Chuckas pointed to how the industry in the last 20 years “has done a pretty bad job of promoting horse racing.”

“There’s not really a younger demographic so what do we do, we use the music and the other entertainment to bring them into the facility and hopefully get them entertained,’’ he said.

And get exposed to horse racing.

The security was tightened this year, but, in typical Pimlico fashion, it was not overbearing.

“There’s probably about 50 percent more law enforcement people involved in some capacity, some seen, some not seen,’’ Chuckas said.

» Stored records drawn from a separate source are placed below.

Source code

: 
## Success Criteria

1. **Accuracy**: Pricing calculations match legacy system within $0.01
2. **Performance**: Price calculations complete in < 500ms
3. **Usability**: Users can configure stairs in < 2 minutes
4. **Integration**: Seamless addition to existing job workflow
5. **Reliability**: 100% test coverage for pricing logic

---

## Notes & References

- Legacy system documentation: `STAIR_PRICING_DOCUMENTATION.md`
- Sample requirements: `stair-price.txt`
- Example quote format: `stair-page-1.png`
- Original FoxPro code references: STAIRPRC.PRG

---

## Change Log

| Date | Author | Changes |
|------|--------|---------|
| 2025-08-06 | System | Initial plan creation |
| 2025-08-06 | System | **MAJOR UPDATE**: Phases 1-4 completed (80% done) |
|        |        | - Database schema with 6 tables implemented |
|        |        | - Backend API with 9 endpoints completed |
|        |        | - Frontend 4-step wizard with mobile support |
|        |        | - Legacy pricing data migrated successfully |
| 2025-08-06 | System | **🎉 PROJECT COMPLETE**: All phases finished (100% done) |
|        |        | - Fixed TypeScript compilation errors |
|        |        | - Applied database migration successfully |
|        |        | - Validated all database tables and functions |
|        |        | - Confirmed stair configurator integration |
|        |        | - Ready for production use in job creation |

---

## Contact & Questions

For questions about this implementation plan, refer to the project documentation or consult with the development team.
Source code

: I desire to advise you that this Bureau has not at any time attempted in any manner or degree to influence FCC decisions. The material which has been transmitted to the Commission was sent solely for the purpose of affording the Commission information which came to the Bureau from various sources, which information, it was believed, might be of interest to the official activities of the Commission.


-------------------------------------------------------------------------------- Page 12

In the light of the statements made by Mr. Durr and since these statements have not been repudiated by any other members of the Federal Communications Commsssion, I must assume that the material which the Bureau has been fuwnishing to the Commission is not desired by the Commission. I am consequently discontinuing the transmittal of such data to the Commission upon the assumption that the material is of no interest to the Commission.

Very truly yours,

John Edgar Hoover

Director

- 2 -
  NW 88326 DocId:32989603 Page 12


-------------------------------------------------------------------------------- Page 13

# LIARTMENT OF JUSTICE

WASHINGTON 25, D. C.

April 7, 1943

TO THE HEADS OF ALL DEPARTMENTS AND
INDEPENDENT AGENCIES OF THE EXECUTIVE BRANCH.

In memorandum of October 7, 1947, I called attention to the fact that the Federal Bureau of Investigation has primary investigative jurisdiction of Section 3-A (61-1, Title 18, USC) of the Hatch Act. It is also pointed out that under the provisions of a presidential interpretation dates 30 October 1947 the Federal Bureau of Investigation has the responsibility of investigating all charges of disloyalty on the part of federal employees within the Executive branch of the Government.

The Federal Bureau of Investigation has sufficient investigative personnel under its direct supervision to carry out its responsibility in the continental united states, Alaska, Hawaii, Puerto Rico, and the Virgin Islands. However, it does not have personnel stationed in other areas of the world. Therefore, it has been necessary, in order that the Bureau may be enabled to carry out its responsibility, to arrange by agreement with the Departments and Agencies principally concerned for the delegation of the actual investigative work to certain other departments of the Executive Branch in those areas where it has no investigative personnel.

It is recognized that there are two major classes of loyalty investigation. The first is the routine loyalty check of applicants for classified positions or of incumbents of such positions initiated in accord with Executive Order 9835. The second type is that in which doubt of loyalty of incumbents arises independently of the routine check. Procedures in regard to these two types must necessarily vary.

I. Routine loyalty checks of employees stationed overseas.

It is, sadly, the world we live in.

The Preakness at Pimlico on the third Saturday in May is happily also a world we live in. The stakes barn is a gathering place during the week and after the race. It is always comfortable and comforting and somehow timeless, especially when Wayne Lukas and Gary Stevens win the Preakness.

Hello Lover just keeps winning

Hello Lover, the 2012 Parx Racing horse of the year, started off 2013 like he spent much of last year – in the winner’s circle. Trainer Butch Reid brought the nearly white horse down I-95 to Pimlico to run in the second race on Preakness Day, a starter handicap named in honor of 1983 Preakness winner Deputed Testamony. Hello Lover looked like a lock and ran like it, winning by a comfortable two lengths. Since being claimed for $7,500 on Jan. 3, 2012, Hello Lover has won nine times and earned $314,695.

Ben’s Cat aims at Pennsylvania Governor’s Cup

Speaking of winning, is there a horse anywhere who does it better than Ben’s Cat? After winning the Jim McKay Turf Sprint on Black-Eyed Susan Day, Ben is being pointed for the June 1 Pennsylvania Governor’s Cup at Penn National on the $1 million card that will feature the first running of the $500,000 Penn Mile.

Runco dominating again at Charles Town

Some other things never change, like Jeff Runco in front of the trainer standings at Charles Town. Closing on 3,300 career wins and with $35 million in purses, Runco has been winning big for a long time. In 2013, he is 54 for 240 at Charles Town, a clear first in the standings again.

Watch out for Pino’s 2-year-olds

Trainer Michael Pino, who grew up a few furlongs from Delaware Park, was 10 for 35 with 5 seconds and 5 thirds last year at the Wilmington-area racetrack. He was really good with 2-year-olds, going 8 for 18 with a stakes win.